City Council to Ask Iran to Release UC Hikers

By Riya Bhattacharjee
Tuesday January 26, 2010 - 11:15:00 AM

The Berkeley City Council may join the fight to free three UC Berkeley graduates detained in Iran. The council will consider tonight (Tuesday, Jan. 26) whether to send a letter urging Iranian President Mahmoud Ahmadinejad to release the trio. 

Shane Bauer, Sarah Shourd and Josh Fattal were reportedly hiking in Kurdish Iraq last July when they crossed into Iranian territory and were arrested. 

Although their families have maintained that the three entered Iran by mistake, Iranian government officials are holding them on espionage charges. 

The case has received widespread media attention, with a number of celebrities stepping forward to rally for their freedom. 

Councilmember Kriss Worthington introduced the item on the agenda. 

“Berkeley has traditionally been a peace-loving city," Worthington said. "It was the first city in the United States to oppose military intervention in Iran in 2007 and oppose the bombings of Afghanistan, Pakistan, and Iraq during the Bush administration. We have a long record of respecting Islamic nations and their rights. However, we do not agree with the decision to further detain these three young Americans, though it is well within the rights of Iran to do so.” 

Worthington, who consulted with the students’ families and the State Department before drafting the letter, said he hopes the Iranian government would listen to the City Council. 

“Mr. President, this letter is to formally plead that you do everything in your power to achieve maximum leniency for Shane Bauer, Sarah Shourd, and Josh Fattal from the Judiciary System,” Worthington’s letter says, in English as well as Farsi. “We greatly appreciate your generous comment at the United Nations General Assembly in September that you would ‘ask…that the judiciary [in Iran expedite] the process and…look at the case with maximum leniency.’ The City Council of Berkeley, California, is deeply concerned for the welfare of these three U.S. citizens recently detained in Iran.” 

The letter also asks Ahmadinejad to allow the trio to communicate with their families, something which family members complained the Iranian government has not been allowing. 


Affordable housing policies in light of Palmer decision 

The Berkeley City Council will vote on whether to ask the city manager to consider three new affordable housing policies in light of a recent court decision which essentially wipes out the inclusionary housing requirement statewide. 

A ruling in Palmer/Sixth Street Properties vs. City of Los Angeles found that inclusionary zoning programs that require affordable units for rental housing violate the Costa-Hawkins Act. 

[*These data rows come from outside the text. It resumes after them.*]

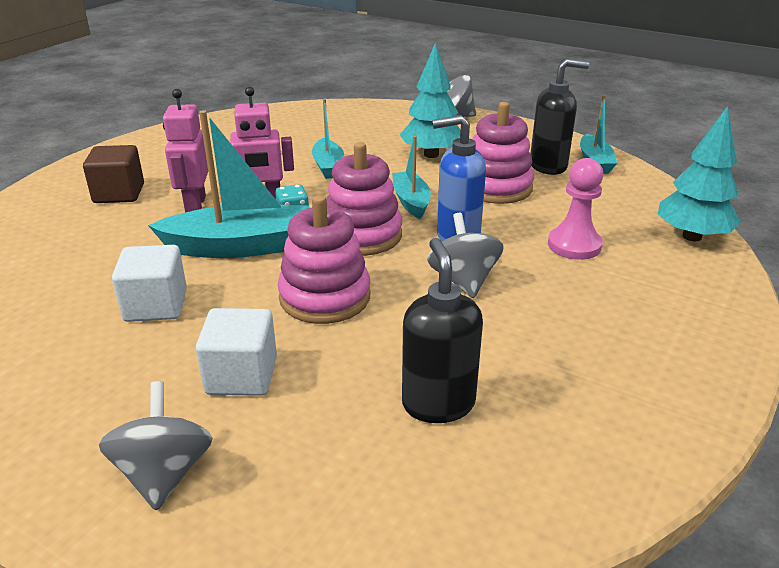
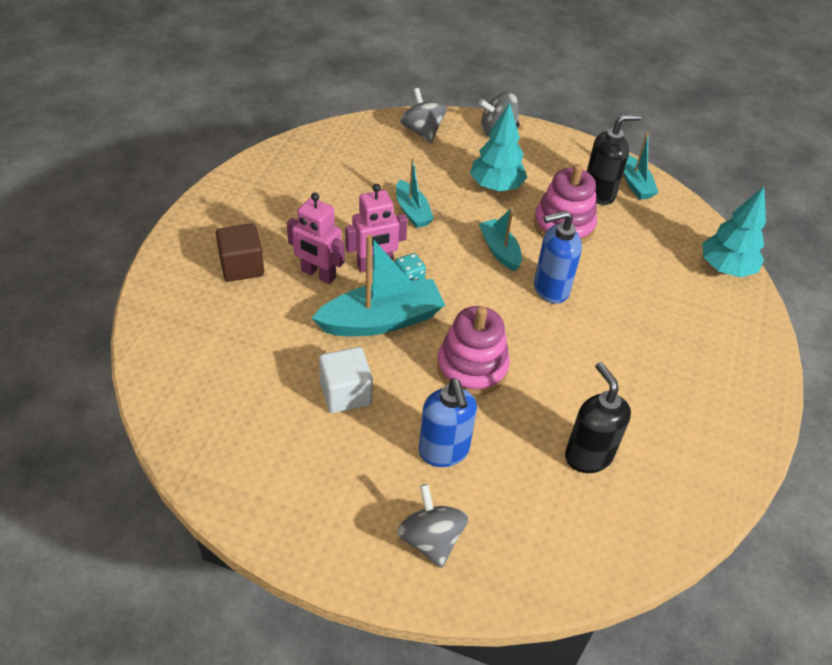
camera: 15 degrees left, 15 degrees up
(195, 205) = (318, 274): pink robot -> pink robot turned 45 degrees counterclockwise
(242, 375) = (444, 451): white cube -> blue soap dispenser
(362, 235) = (474, 296): pink stacking toy -> none
(463, 280) = (569, 337): grey spinning top -> grey spinning top (422, 131)
(574, 245) = (641, 288): pink pawn -> none

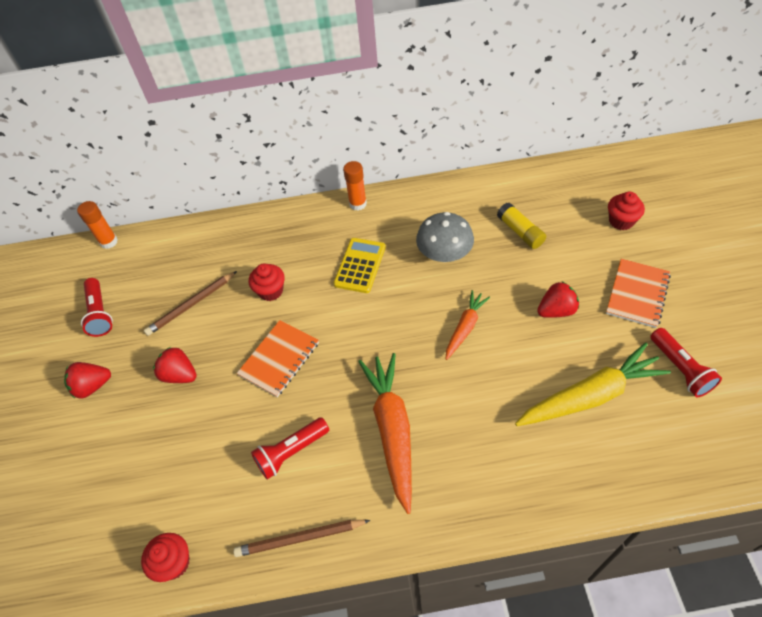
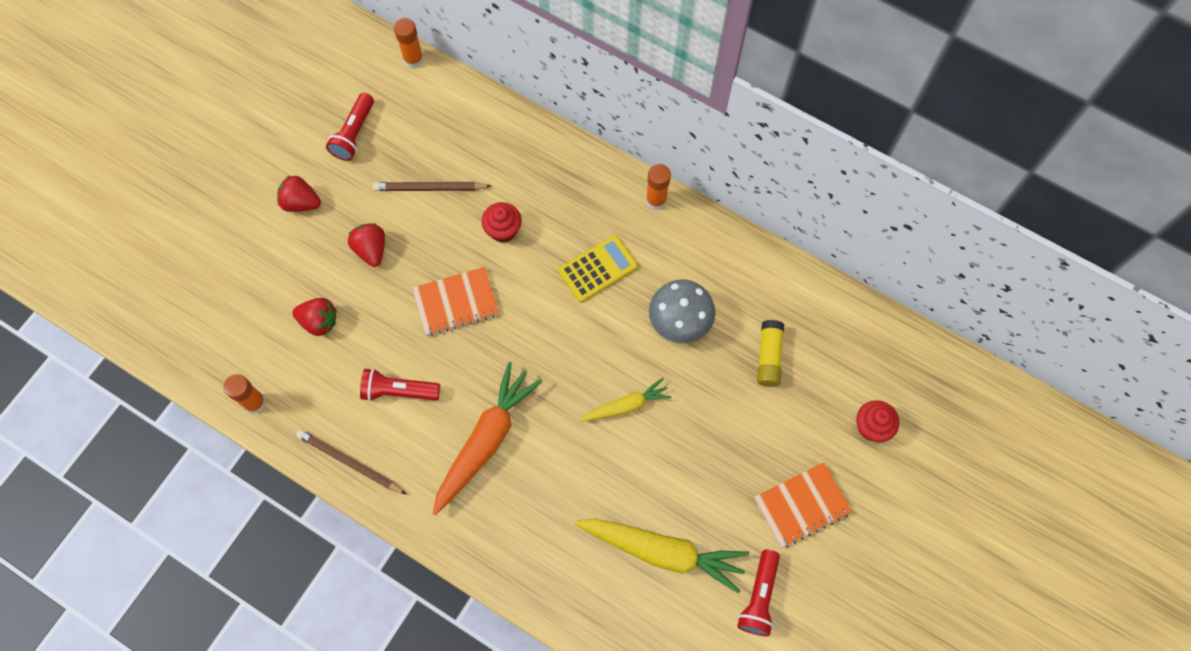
camera: 35 degrees right, 15 degrees up
(174, 562) = (255, 402): red cupcake -> orange glue stick
(465, 327) = (626, 405): orange carrot -> yellow carrot
(556, 310) = (716, 458): red strawberry -> red strawberry (319, 321)

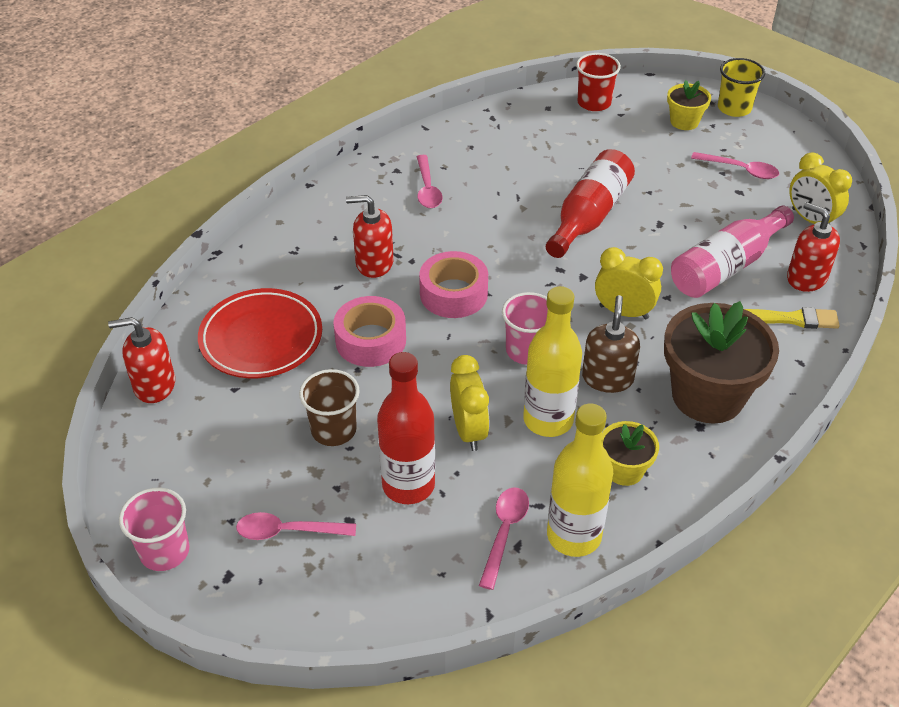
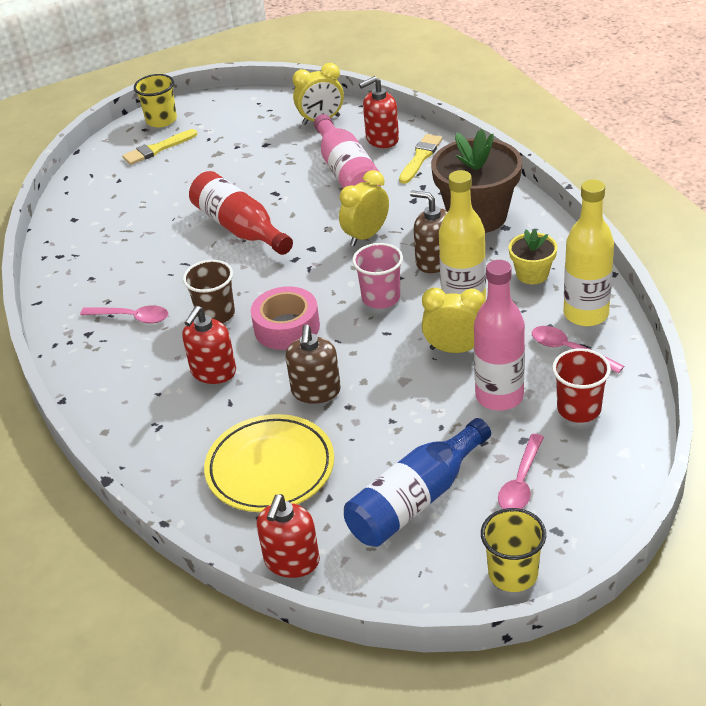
camera: 65 degrees left, 5 degrees down
(164, 551) = (513, 574): pink cup -> yellow cup
(245, 452) = (415, 500): none -> blue bottle
(261, 338) = (270, 468): red plate -> yellow plate
(333, 430) = (415, 434): brown cup -> brown cup (216, 314)
(370, 340) = (316, 391): pink tape -> brown soap dispenser
(408, 485) = (499, 396): red bottle -> pink bottle
(594, 103) = (90, 191): red cup -> red cup (579, 409)
(684, 121) = (157, 149): yellow flower pot -> yellow brush
(740, 170) = (240, 137): pink spoon -> none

As a result, the council, like other local governing bodies across the state, is exploring ways to craft policy that will encourage affordable housing.  

Some of the things the city is investigating include an affordable housing mitigation fee, a special tax and revisions to the density bonus program or zoning regulations to encourage affordable housing.  

  The council could also vote to ask state lawmakers to adopt legislation responding to the court decision. 

A report from the city’s Housing Director Jane Micallef estimates that about 170 California jurisdictions with inclusionary zoning laws will be affected by the Palmer decision. 

San Francisco’s Board of Supervisors adopted a resolution last month urging the state Legislature to amend the Costa Hawkins Act by exempting local inclusionary zoning ordinances. 


Panoramic Hill zoning 

The City Council will vote on whether to change the zoning ordinance for Panoramic Hill in order to curb development in an area that already has the most stringent residential standards in the city’s zoning code. 

A staff report from city Planing Director Dan Marks says that although Panoramic Hill’s steep topography and location in a high fire-hazard zone close to the Hayward Fault resulted in strong regulation, new homes and additional bedrooms have been built or approved over the years, “accommodating more residents on the Hill and putting them at risk.” 

The report also lists the expansion of UC Berkeley's Memorial Stadium and the university’s Long Range Development Plan, which proposes to extend Lawrence Berkeley National Lab over the next two decades, as some of the reasons for changing the existing zoning ordinance. 

On June 17, 2008, the City Council imposed a moratorium on most new development and additions, which was extended to June 2010. 

A number of meetings were held in 2009 to incorporate concerns of Panoramic Hill residents, but according to Marks’ report, the fundamental premise for the zoning amendments has always remained the same: to adopt rigid standards curtailing development on the hill to minimize risk until concerns regarding its current infrastructure are addressed. 

One of the requirements in the revised ordinance mandate creating a new parking space if a homeowner wants to rent out a room on his property. Although the requirement of parking spaces for the rental of rooms to boarders is currently in the zoning ordinance, the revised ordinance clarifies parking requirements and attaches them explicitly to any room that can be used for sleeping. 

The Berkeley City Council is scheduled to meet at 7 p.m. tonight (Tuesday, Jan. 26) at Old City Hall, 2134 MLK Jr. Way.